◆ Work item: Each line from the one that includes "The second view lost the upright" to the last line of the data below should be set down exactly; no other lines are wanted.

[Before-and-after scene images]
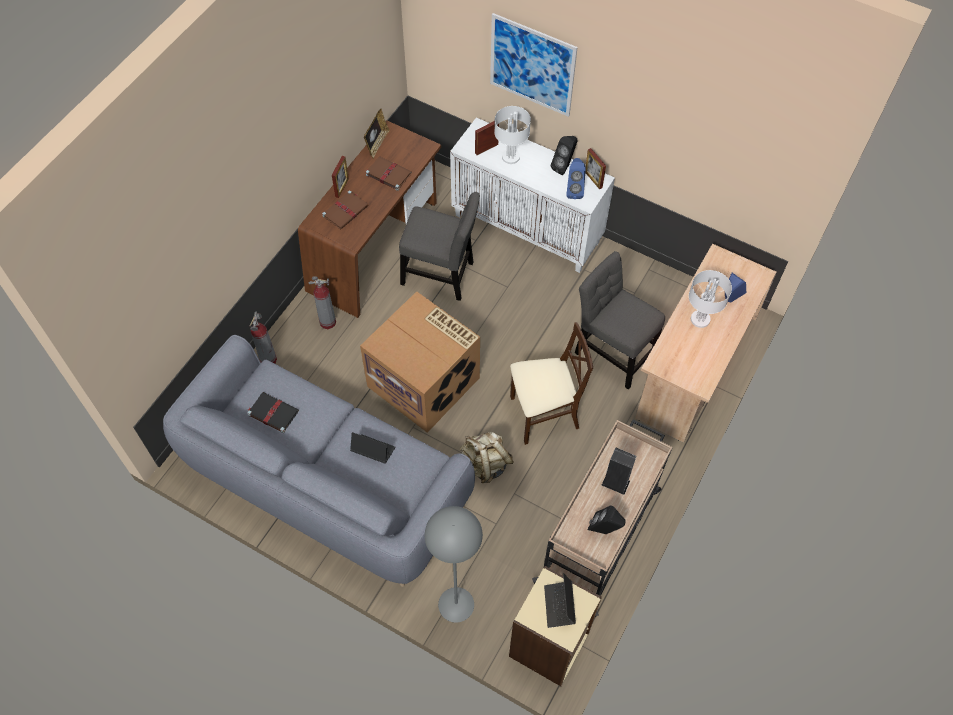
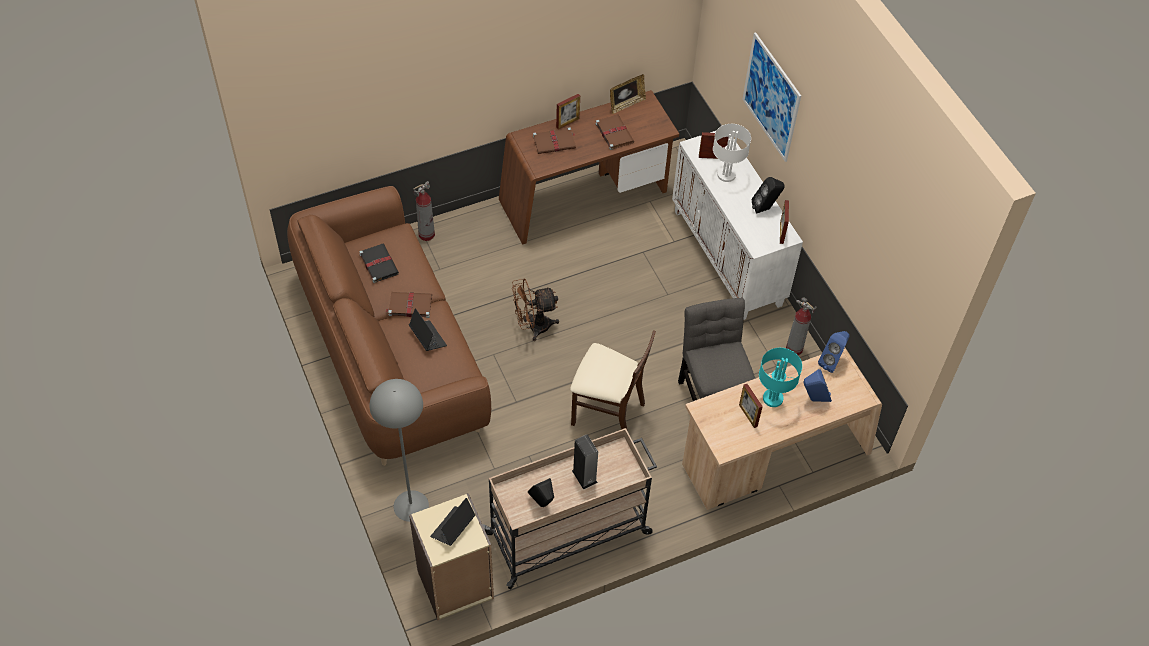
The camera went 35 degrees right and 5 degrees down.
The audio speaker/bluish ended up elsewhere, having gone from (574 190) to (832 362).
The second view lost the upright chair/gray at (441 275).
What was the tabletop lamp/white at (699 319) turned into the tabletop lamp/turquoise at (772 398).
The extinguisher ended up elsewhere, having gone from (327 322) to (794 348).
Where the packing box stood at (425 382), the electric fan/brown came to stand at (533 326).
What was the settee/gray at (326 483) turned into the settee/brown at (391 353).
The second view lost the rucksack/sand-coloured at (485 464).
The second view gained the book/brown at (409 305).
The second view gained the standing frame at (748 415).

◆ Exercise result:
The second view lost the upright chair/gray at (441 275).
What was the tabletop lamp/white at (699 319) turned into the tabletop lamp/turquoise at (772 398).
The extinguisher ended up elsewhere, having gone from (327 322) to (794 348).
Where the packing box stood at (425 382), the electric fan/brown came to stand at (533 326).
What was the settee/gray at (326 483) turned into the settee/brown at (391 353).
The second view lost the rucksack/sand-coloured at (485 464).
The second view gained the book/brown at (409 305).
The second view gained the standing frame at (748 415).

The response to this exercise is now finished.